Green Arrow and Black Canary 15

This comic has everything a first issue should have - an origin recap, a look at the main relationships and an action sequence or two.

It's a shame, then, that this isn't a first issue. It's number 15 and it seems new writer Andrew Kreisberg hasn't noticed. Why else spend pages showing us Ollie's beginnings and how much he and Dinah love one another? The latter comes in cringeworthy dual narrative boxes as Ollie bids to rescue Dinah from Dregz the Throwaway Villain.

Who? Exactly. He's just there to hold Dinah - knife to the throat, of course, so she can't use her sonic scream to save her own bacon - while Ollie has his 'in case you just joined us' flashbacks for, in the words of the title, 1.078 seconds. As well as the origin and relationship stuff, Ollie's thoughts bring us up to speed about some actual fresh happenings, as Mia and Connor Hawke are speedily written out.

Kreisberg does deliver some nice moments, such as Ollie calculating his shot, and a terrific line from Dinah as she finally gets to defend herself, but these are balanced out by some horrid dialogue. Connor, for one, seems to have spent his convalescence watching bad daytime soaps, telling Ollie and Dinah: 'This isn't a reflection on you. It's about my reflection. The one that stares back at me in the mirror. It's not mine yet. I don't know if it's because I've lost something . . . or maybe now I realise that I need something that I've never had. But even if I don't know who I am . . . I know where home is'

This last line is said as Conner hugs his dear old dad, and Dinah looks on adoringly. Pass the sick back Ethel.

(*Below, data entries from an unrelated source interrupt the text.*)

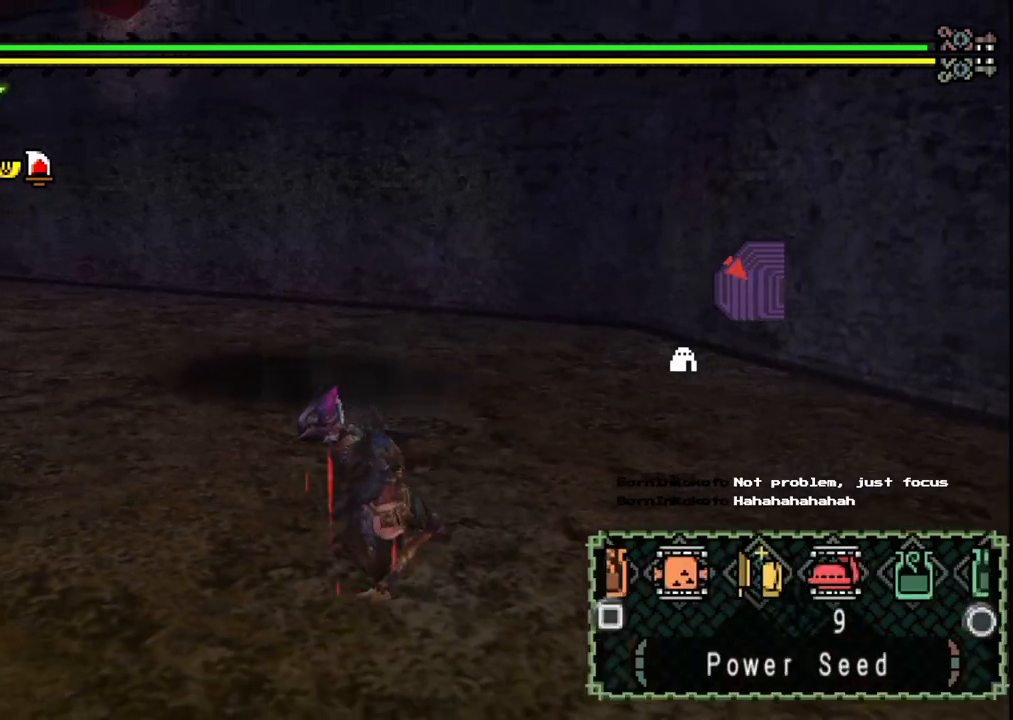
{"dt_ms": 500, "buttons": [], "left_stick": "down-left", "right_stick": "center", "events": [[17, "B", "up"], [100, "B", "down"], [200, "B", "up"], [317, "B", "down"], [333, "left_stick", "down-left"], [417, "B", "up"]]}
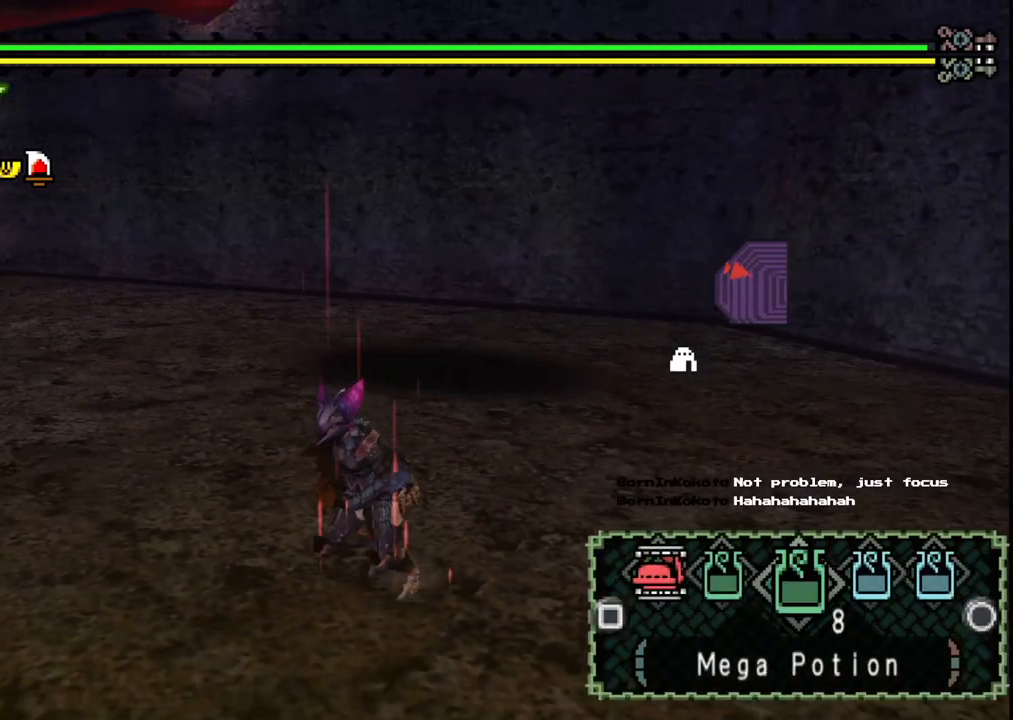
{"dt_ms": 500, "buttons": [], "left_stick": "down-right", "right_stick": "center", "events": [[33, "left_stick", "down"], [200, "left_stick", "down-right"]]}
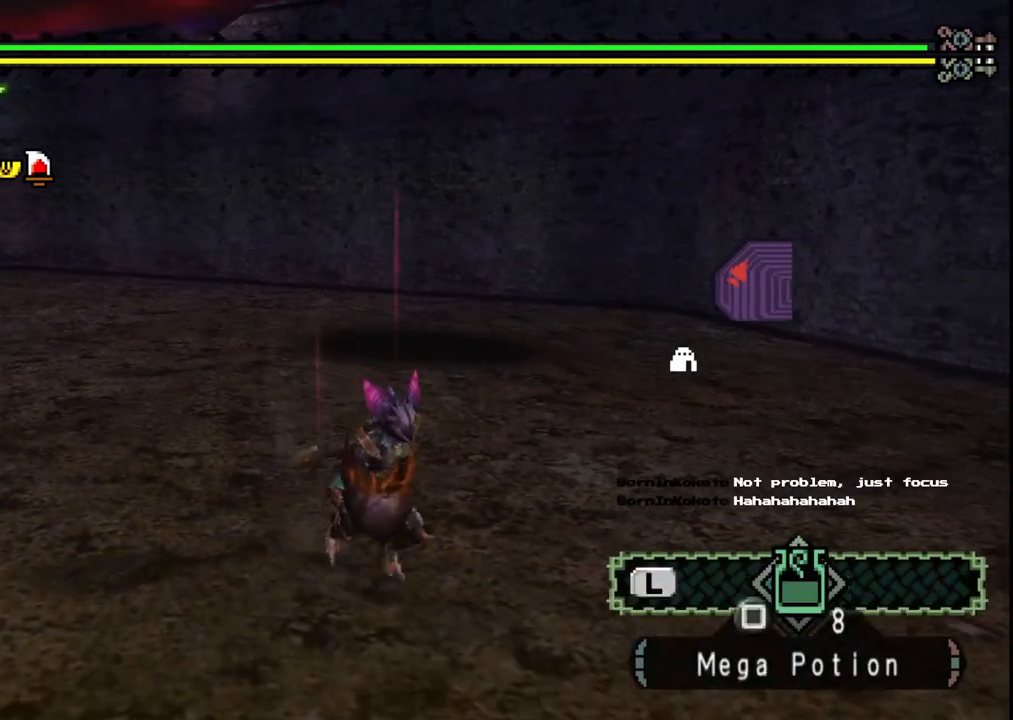
{"dt_ms": 500, "buttons": [], "left_stick": "up-right", "right_stick": "center", "events": [[483, "left_stick", "up-right"]]}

I wonder if Kreisberg is simply trying too hard - some of the narration is very self-conscious, as if he's trying for the poetic. Certainly it doesn't seem the sort of thing Ollie would have going through his head in a combat situation. Really, what motivates the flashbacks? Ollie needs to be in the moment, not playing 'who I am and how I came to be'. It's not even as if a recap is needed so soon, Andy Diggle spent a whole mini on Green Arrow's early years recently - and there's another look due in a month or two, as DC has its Origins and Omens month. Maybe editor Mike Carlin thought TV writer Kreisberg (Boston Legal, Eli Stone) would entice new readers, and wanted to bring them up to speed. If that's the case, Dinah should have had her close-up too, as this is meant to be her book as much as Ollie's.

Still on the narrative front, please, no Superman/Batman-style alternate thought boxes; they're just plain annoying. If we're going to have internal monologues, use the grammar of comics, that is, bubbles. They worked fine for 60 years or something.

A query for more regular readers than me (I jumped ship a couple of issues into the current series as Judd Winick's fast and loose style of plotting failed to appeal): when exactly did Dinah gain super-speed? She surely has it this issue.

All in all, not a great first effort from Kreisberg - too much Green Arrow 101, not enough Green Arrow and Black Canary 15. Add in some clunky humour forcing Dinah into the role of Seventies sitcom mom and a melodramatic aside involving an apparently abused wife, and you have a middlingly entertaining book that's nowhere near the smart read I expected from a professional TV guy. But I'll give Kreisberg another couple of issues, see where he goes once he gets the transition stuff out of the way (I expect Dinah to have an origin recap next month). Maybe he'll find a tone for the book I like.

As for the art, penciller Mike Norton always does a decent job, and he has one or two great moments here, such as Dinah using her canary cry, and Ollie in his original garb (before he pulled on a hood, apparently deciding that archers didn't need peripheral vision). And I was delighted to see veteran Joe Rubinstein on inks, the man is terribly undervalued.

The 'new era' is underlined by a painted cover by Jose Ladronn and it's not great - awkward positioning makes Ollie look like a headless bug while Dinah looks like a senior citizen in a fright wig. And the threatening Dregz only just edges his way into shot. I'm tired of painted covers on comics that use line art, they just don't work - give me a sharp Brian Bolland or Alan Davis illo anytime. Or why not give Norton and Rubinstein a crack,if they're sticking around?